*AIM OF THE TASK:*
Look through the entries below and return all lines including the word "NULL".

== DATA TO USE

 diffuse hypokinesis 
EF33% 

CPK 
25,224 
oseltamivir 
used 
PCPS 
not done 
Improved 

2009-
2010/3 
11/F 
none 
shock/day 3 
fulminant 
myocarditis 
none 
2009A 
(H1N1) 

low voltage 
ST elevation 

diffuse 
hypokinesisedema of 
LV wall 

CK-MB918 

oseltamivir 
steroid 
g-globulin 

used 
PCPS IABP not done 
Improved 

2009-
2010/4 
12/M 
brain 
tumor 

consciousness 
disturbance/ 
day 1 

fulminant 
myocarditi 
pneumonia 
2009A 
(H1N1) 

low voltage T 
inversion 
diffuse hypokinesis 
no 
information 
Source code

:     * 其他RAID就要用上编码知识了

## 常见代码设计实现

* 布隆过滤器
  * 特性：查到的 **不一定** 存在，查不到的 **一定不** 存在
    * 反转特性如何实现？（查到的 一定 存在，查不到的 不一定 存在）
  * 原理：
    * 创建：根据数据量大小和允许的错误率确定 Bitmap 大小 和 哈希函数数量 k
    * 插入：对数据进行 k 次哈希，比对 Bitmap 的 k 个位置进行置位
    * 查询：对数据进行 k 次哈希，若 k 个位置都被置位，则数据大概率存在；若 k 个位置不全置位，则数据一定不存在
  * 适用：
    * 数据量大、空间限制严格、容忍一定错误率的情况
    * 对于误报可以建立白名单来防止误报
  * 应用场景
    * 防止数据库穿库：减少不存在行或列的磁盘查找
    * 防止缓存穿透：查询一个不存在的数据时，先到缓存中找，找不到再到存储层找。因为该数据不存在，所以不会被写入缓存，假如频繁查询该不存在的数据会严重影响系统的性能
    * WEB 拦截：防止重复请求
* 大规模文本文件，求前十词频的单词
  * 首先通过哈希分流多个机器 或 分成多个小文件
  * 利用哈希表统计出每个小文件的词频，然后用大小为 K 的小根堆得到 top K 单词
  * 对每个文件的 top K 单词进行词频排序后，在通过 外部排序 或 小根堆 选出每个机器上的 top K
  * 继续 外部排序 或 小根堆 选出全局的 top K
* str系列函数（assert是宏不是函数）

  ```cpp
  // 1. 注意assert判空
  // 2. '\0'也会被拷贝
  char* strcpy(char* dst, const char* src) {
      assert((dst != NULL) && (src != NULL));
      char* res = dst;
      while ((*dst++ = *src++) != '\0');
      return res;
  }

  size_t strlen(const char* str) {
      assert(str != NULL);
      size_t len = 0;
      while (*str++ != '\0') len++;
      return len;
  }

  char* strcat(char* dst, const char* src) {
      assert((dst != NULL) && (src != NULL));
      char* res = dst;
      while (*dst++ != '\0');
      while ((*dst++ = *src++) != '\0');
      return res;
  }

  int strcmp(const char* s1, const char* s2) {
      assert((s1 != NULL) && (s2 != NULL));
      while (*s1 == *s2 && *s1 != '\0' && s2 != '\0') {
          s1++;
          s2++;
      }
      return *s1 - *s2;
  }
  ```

====

*TASK RESULT:*
      assert((dst != NULL) && (src != NULL));
      assert(str != NULL);
      assert((dst != NULL) && (src != NULL));
      assert((s1 != NULL) && (s2 != NULL));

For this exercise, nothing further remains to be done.